The Los Angeles County Museum of Art (LACMA) has contributed more than 1000 images from its global permanent collection to the Artstor Digital Library. The selection features Japanese art in diverse media, a particular strength of the museum, and it also includes highlights from several other curatorial departments, notably western paintings, and works on paper.

Since opening in 1965, LACMA has grown to become the largest art museum in the western United States, with a collection of more than 135,000 objects illustrating 6,000 years of history. LACMA shares its diverse collection through exhibitions, public programs, and research facilities that attract over 1.5 million visitors annually, in addition to serving millions more through community, and digital initiatives.

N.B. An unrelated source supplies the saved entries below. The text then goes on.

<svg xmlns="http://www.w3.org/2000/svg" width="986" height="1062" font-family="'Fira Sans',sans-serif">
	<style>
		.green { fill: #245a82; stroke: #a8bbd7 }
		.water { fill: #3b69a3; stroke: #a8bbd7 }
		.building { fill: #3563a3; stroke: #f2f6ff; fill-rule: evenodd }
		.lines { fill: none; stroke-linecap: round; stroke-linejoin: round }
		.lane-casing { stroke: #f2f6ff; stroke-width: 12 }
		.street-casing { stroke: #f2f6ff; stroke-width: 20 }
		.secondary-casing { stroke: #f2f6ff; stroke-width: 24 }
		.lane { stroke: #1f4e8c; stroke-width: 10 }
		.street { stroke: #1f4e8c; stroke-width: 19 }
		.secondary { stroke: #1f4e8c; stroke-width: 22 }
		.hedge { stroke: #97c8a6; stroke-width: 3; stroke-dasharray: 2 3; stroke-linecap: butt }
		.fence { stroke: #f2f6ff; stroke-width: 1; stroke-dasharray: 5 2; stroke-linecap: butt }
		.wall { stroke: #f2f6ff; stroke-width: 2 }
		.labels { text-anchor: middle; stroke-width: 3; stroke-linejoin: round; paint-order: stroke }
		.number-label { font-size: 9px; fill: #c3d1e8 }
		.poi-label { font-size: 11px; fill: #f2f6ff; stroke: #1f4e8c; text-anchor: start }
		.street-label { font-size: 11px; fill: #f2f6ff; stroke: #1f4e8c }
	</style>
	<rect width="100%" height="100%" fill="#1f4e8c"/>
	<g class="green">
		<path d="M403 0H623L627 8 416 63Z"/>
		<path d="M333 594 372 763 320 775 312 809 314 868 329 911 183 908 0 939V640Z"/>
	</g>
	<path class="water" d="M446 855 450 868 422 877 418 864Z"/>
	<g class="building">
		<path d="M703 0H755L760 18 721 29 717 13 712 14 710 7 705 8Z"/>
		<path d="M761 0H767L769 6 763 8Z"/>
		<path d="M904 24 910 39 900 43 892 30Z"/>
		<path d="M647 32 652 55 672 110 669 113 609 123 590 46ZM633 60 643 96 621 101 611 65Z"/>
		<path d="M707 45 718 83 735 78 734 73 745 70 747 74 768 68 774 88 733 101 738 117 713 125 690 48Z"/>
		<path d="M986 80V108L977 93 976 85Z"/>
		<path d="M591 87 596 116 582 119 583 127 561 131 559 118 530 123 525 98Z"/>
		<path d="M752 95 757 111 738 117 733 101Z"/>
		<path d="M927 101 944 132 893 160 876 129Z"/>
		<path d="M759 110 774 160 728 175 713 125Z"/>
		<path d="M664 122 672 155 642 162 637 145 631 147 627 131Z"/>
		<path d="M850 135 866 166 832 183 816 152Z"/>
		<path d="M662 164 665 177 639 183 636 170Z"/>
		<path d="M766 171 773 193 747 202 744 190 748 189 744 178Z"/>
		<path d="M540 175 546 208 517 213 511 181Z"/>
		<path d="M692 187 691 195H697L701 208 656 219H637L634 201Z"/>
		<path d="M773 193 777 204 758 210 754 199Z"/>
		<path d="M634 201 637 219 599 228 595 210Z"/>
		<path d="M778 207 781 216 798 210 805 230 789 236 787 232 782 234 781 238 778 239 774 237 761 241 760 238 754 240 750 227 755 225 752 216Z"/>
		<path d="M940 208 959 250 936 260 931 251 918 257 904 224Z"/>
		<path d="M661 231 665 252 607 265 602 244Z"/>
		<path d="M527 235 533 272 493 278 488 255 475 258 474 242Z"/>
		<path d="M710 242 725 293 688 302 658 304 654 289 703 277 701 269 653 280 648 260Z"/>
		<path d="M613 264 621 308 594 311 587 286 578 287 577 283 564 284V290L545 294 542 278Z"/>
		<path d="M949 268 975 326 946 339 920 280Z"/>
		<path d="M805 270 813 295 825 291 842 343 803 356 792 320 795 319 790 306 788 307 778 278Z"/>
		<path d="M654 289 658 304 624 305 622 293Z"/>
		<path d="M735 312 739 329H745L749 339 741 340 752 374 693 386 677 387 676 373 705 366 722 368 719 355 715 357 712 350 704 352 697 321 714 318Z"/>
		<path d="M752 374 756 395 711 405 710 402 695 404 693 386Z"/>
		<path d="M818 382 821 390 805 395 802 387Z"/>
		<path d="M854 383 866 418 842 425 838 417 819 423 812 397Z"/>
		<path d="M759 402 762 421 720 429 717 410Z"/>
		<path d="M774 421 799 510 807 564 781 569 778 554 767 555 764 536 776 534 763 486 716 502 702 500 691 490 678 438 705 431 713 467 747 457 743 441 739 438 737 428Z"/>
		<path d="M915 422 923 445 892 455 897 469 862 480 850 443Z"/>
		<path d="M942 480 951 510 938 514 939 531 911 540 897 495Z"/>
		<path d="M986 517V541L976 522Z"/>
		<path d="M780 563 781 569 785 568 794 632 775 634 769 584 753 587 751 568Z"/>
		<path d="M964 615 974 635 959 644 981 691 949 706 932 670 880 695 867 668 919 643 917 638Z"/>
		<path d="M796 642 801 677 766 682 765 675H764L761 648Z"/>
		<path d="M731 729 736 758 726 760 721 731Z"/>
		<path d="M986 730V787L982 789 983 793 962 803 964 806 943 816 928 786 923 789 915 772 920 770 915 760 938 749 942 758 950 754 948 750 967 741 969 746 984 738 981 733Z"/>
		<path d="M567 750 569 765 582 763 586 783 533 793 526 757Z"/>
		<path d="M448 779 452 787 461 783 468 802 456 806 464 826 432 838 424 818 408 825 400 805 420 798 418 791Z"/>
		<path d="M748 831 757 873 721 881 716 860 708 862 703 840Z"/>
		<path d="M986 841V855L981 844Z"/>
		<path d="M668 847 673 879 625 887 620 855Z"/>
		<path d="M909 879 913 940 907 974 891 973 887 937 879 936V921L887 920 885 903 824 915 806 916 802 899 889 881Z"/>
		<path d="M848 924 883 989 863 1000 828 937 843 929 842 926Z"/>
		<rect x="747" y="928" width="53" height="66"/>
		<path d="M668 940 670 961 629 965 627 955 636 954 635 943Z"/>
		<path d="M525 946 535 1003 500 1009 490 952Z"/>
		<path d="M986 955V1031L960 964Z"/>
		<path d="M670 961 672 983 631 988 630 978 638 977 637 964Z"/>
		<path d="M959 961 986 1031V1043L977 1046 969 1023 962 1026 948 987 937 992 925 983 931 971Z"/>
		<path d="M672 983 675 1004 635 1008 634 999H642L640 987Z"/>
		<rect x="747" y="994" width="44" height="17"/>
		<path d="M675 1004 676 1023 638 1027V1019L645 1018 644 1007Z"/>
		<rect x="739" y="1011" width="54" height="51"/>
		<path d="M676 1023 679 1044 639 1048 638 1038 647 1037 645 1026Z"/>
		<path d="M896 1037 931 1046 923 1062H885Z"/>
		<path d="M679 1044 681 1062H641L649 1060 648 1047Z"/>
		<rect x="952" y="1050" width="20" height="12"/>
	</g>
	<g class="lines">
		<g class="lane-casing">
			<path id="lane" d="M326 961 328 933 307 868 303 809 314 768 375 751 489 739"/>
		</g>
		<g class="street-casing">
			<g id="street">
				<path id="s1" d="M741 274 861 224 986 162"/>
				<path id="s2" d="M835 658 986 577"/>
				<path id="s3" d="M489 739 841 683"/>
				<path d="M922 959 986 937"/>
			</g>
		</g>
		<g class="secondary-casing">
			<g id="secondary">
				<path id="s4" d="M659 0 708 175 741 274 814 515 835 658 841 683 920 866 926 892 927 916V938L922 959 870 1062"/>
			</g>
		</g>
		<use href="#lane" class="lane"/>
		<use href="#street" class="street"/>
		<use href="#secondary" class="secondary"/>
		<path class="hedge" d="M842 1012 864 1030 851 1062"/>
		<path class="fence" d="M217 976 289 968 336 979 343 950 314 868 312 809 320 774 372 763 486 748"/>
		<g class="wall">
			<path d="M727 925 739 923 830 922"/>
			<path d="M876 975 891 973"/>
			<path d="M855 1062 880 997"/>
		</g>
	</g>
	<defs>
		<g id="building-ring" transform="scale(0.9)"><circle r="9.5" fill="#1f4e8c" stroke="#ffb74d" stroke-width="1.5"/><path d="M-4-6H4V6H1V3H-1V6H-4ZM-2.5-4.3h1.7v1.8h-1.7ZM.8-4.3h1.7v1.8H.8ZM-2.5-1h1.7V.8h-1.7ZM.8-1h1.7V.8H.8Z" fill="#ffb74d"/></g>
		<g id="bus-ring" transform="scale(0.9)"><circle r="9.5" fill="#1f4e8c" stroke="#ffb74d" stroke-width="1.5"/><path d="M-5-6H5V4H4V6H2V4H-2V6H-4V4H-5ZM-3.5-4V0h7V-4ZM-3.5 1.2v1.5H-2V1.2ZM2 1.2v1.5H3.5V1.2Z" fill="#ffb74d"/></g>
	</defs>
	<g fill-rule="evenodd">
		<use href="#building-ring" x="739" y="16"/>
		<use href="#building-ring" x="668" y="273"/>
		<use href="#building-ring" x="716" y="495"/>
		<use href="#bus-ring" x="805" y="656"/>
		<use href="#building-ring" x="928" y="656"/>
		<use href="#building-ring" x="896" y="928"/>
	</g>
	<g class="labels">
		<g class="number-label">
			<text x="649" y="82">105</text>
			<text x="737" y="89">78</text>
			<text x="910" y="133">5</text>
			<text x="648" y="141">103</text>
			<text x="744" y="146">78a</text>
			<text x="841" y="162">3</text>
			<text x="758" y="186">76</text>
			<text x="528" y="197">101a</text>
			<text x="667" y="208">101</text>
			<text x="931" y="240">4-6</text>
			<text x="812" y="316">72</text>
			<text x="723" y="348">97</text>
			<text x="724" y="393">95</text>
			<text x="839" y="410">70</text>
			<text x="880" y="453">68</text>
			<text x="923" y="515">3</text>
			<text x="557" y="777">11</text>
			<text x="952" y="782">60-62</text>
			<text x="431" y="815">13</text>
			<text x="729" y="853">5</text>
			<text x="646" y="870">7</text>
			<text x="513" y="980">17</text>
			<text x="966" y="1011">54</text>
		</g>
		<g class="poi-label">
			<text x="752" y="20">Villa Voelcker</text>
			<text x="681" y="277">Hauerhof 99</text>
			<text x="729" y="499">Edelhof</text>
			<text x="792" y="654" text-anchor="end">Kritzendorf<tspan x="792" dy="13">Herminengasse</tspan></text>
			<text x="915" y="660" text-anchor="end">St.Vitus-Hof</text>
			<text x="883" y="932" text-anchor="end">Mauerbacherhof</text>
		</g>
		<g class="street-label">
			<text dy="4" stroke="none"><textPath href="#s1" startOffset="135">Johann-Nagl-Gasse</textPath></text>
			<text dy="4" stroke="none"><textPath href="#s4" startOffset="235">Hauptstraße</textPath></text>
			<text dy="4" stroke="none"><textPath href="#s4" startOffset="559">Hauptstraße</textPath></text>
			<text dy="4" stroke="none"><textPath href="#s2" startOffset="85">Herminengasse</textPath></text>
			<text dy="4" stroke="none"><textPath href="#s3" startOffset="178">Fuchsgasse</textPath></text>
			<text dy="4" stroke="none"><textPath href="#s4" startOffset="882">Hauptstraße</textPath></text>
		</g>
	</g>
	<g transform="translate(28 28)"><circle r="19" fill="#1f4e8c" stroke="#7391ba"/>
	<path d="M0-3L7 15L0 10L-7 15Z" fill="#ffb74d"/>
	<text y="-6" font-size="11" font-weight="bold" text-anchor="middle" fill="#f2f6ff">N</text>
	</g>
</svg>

The museum has expanded well beyond the original and central campus on Wilshire Boulevard, first in 1986 with the Art of the Americas building to house modern and contemporary art. Bruce Goff’s Pavilion for Japanese Art opened in 1988. In 1994, the museum acquired the May Company department store building, now known as LACMA West. The later Transformation project added a collection of buildings designed by Renzo Piano Building Workshop, including the Broad Contemporary Art Museum, for postwar art that opened in 2008. In 2010, the Lynda and Stewart Resnick Exhibition Pavilion opened to the public, providing the largest purpose-built, naturally lit, open-plan museum space in the world, with a rotating selection of major exhibitions.